Written by Josh Sherman and provided courtesy of Livabl.com

A key measure of Canadian debt remains at an alarming all-time high, but tougher mortgage rules are helping households rein in spending, RBC economists suggest in a new report.

The household credit market debt ratio stayed put at 177.6 percent in the first quarter, according to Statistics Canada data published this month. That means for every after-tax dollar a Canadian household earns, about $1.78 is owed — but recent stability on this front is a positive sign, write RBC Senior Economist Robert Hogue and his colleague Economist Carrie Carswell-Freestone.

“The good news is that signs are emerging that households are getting their situation under control,” they note in a Focus on Canada’s Household Debt report.

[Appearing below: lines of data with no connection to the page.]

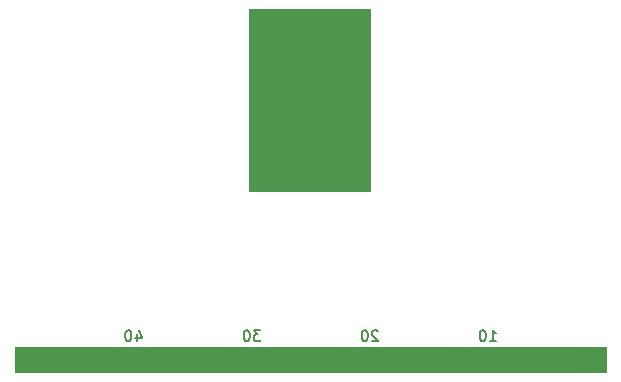
<source format=gbs>
%TF.GenerationSoftware,KiCad,Pcbnew,(5.1.10)-1*%
%TF.CreationDate,2021-10-09T18:12:54+02:00*%
%TF.ProjectId,ColorTest,436f6c6f-7254-4657-9374-2e6b69636164,rev?*%
%TF.SameCoordinates,Original*%
%TF.FileFunction,Soldermask,Bot*%
%TF.FilePolarity,Negative*%
%FSLAX46Y46*%
G04 Gerber Fmt 4.6, Leading zero omitted, Abs format (unit mm)*
G04 Created by KiCad (PCBNEW (5.1.10)-1) date 2021-10-09 18:12:54*
%MOMM*%
%LPD*%
G01*
G04 APERTURE LIST*
%ADD10C,0.100000*%
%ADD11C,0.200000*%
G04 APERTURE END LIST*
D10*
G36*
X80100000Y-84750000D02*
G01*
X69750000Y-84750000D01*
X69750000Y-69250000D01*
X80100000Y-69250000D01*
X80100000Y-84750000D01*
G37*
%TO.C,REF\u002A\u002A*%
D11*
X90171428Y-97357142D02*
X90685714Y-97357142D01*
X90428571Y-97357142D02*
X90428571Y-96457142D01*
X90514285Y-96585714D01*
X90600000Y-96671428D01*
X90685714Y-96714285D01*
X89614285Y-96457142D02*
X89528571Y-96457142D01*
X89442857Y-96500000D01*
X89400000Y-96542857D01*
X89357142Y-96628571D01*
X89314285Y-96800000D01*
X89314285Y-97014285D01*
X89357142Y-97185714D01*
X89400000Y-97271428D01*
X89442857Y-97314285D01*
X89528571Y-97357142D01*
X89614285Y-97357142D01*
X89700000Y-97314285D01*
X89742857Y-97271428D01*
X89785714Y-97185714D01*
X89828571Y-97014285D01*
X89828571Y-96800000D01*
X89785714Y-96628571D01*
X89742857Y-96542857D01*
X89700000Y-96500000D01*
X89614285Y-96457142D01*
X80685714Y-96542857D02*
X80642857Y-96500000D01*
X80557142Y-96457142D01*
X80342857Y-96457142D01*
X80257142Y-96500000D01*
X80214285Y-96542857D01*
X80171428Y-96628571D01*
X80171428Y-96714285D01*
X80214285Y-96842857D01*
X80728571Y-97357142D01*
X80171428Y-97357142D01*
X79614285Y-96457142D02*
X79528571Y-96457142D01*
X79442857Y-96500000D01*
X79400000Y-96542857D01*
X79357142Y-96628571D01*
X79314285Y-96800000D01*
X79314285Y-97014285D01*
X79357142Y-97185714D01*
X79400000Y-97271428D01*
X79442857Y-97314285D01*
X79528571Y-97357142D01*
X79614285Y-97357142D01*
X79700000Y-97314285D01*
X79742857Y-97271428D01*
X79785714Y-97185714D01*
X79828571Y-97014285D01*
X79828571Y-96800000D01*
X79785714Y-96628571D01*
X79742857Y-96542857D01*
X79700000Y-96500000D01*
X79614285Y-96457142D01*
X70728571Y-96457142D02*
X70171428Y-96457142D01*
X70471428Y-96800000D01*
X70342857Y-96800000D01*
X70257142Y-96842857D01*
X70214285Y-96885714D01*
X70171428Y-96971428D01*
X70171428Y-97185714D01*
X70214285Y-97271428D01*
X70257142Y-97314285D01*
X70342857Y-97357142D01*
X70600000Y-97357142D01*
X70685714Y-97314285D01*
X70728571Y-97271428D01*
X69614285Y-96457142D02*
X69528571Y-96457142D01*
X69442857Y-96500000D01*
X69400000Y-96542857D01*
X69357142Y-96628571D01*
X69314285Y-96800000D01*
X69314285Y-97014285D01*
X69357142Y-97185714D01*
X69400000Y-97271428D01*
X69442857Y-97314285D01*
X69528571Y-97357142D01*
X69614285Y-97357142D01*
X69700000Y-97314285D01*
X69742857Y-97271428D01*
X69785714Y-97185714D01*
X69828571Y-97014285D01*
X69828571Y-96800000D01*
X69785714Y-96628571D01*
X69742857Y-96542857D01*
X69700000Y-96500000D01*
X69614285Y-96457142D01*
X60257142Y-96757142D02*
X60257142Y-97357142D01*
X60471428Y-96414285D02*
X60685714Y-97057142D01*
X60128571Y-97057142D01*
X59614285Y-96457142D02*
X59528571Y-96457142D01*
X59442857Y-96500000D01*
X59400000Y-96542857D01*
X59357142Y-96628571D01*
X59314285Y-96800000D01*
X59314285Y-97014285D01*
X59357142Y-97185714D01*
X59400000Y-97271428D01*
X59442857Y-97314285D01*
X59528571Y-97357142D01*
X59614285Y-97357142D01*
X59700000Y-97314285D01*
X59742857Y-97271428D01*
X59785714Y-97185714D01*
X59828571Y-97014285D01*
X59828571Y-96800000D01*
X59785714Y-96628571D01*
X59742857Y-96542857D01*
X59700000Y-96500000D01*
X59614285Y-96457142D01*
D10*
G36*
X100000000Y-97900000D02*
G01*
X50000000Y-97900000D01*
X50000000Y-100000000D01*
X100000000Y-100000000D01*
X100000000Y-97900000D01*
G37*
X100000000Y-97900000D02*
X50000000Y-97900000D01*
X50000000Y-100000000D01*
X100000000Y-100000000D01*
X100000000Y-97900000D01*
%TD*%
M02*

</source>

Housing-related policies, including mortgage stress testing introduced in January 2018 that sets a higher barrier to qualifying for a loan, played a role in reducing the rate of household borrowing.

Credit-market debt climbed 3.7 percent annually in the first quarter, compared to 4.8 percent seen a year earlier. Three years ago, debt was growing at an annual rate of 5.7 percent, RBC says.

Chart: RBC Economics

“Much of that slowing has been engineered by policy makers. The introduction of more stringent mortgage qualification rules, measures to cool key housing markets and earlier interest rate hikes clearly had the desired effect to curb debt accumulation,” the report reads.

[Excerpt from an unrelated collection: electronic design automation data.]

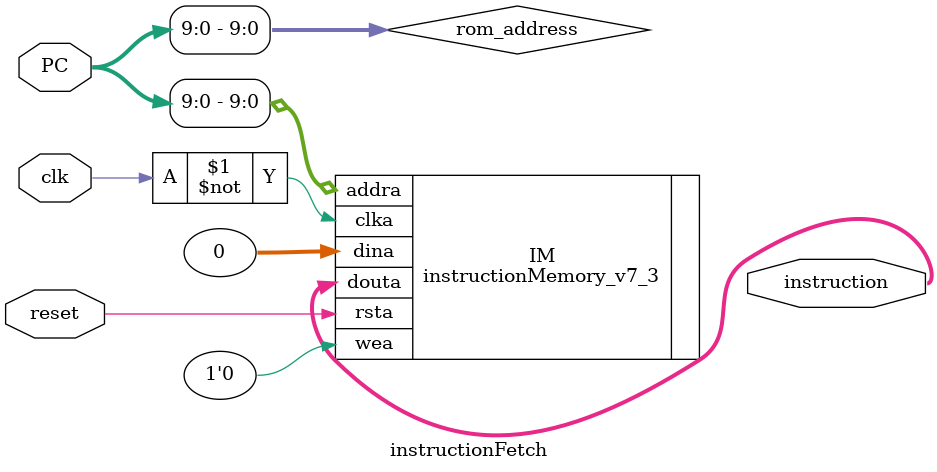
<source format=v>
`timescale 1ns / 1ps
module instructionFetch(
    input [31:0] PC,
    input clk,
	 input reset,
    output [31:0] instruction
    );

	wire [9:0] rom_address;
	assign rom_address = PC[9:0];
	instructionMemory_v7_3 IM (.clka(~clk), .rsta(reset), .wea(1'b0), .addra(rom_address), .dina(32'd0), .douta(instruction));

endmodule

</source>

Those rate hikes — between summer 2017 and fall 2018 the Bank of Canada hiked its policy rate five times — have kept the pressure on households.

Canadian households are currently spending a 14.9-percent share of collective disposable income servicing debt as of the first quarter, the sixth in a row that ratio has increased and equal to 2007’s record high.

Chart: RBC Economics

“Pressure will persist in the near term,” the RBC economists say.

However, the interest-rate outlook has shifted this year. Previously, it was anticipated that the central bank would continue hiking its policy rate, which influences the mortgage market.

But a weaker-than-expected economy has stopped the Bank of Canada in its tracks, and some are even suggesting policymakers will slash rates. Regardless, rates for five-year fixed-rate mortgages (the most popular in Canada) recently dipped to a two-year low.

“Though with the Bank of Canada staying on the sidelines for a while, the debt service ratio is poised to stabilize in the period ahead,” write Hogue and Carswell-Freestone.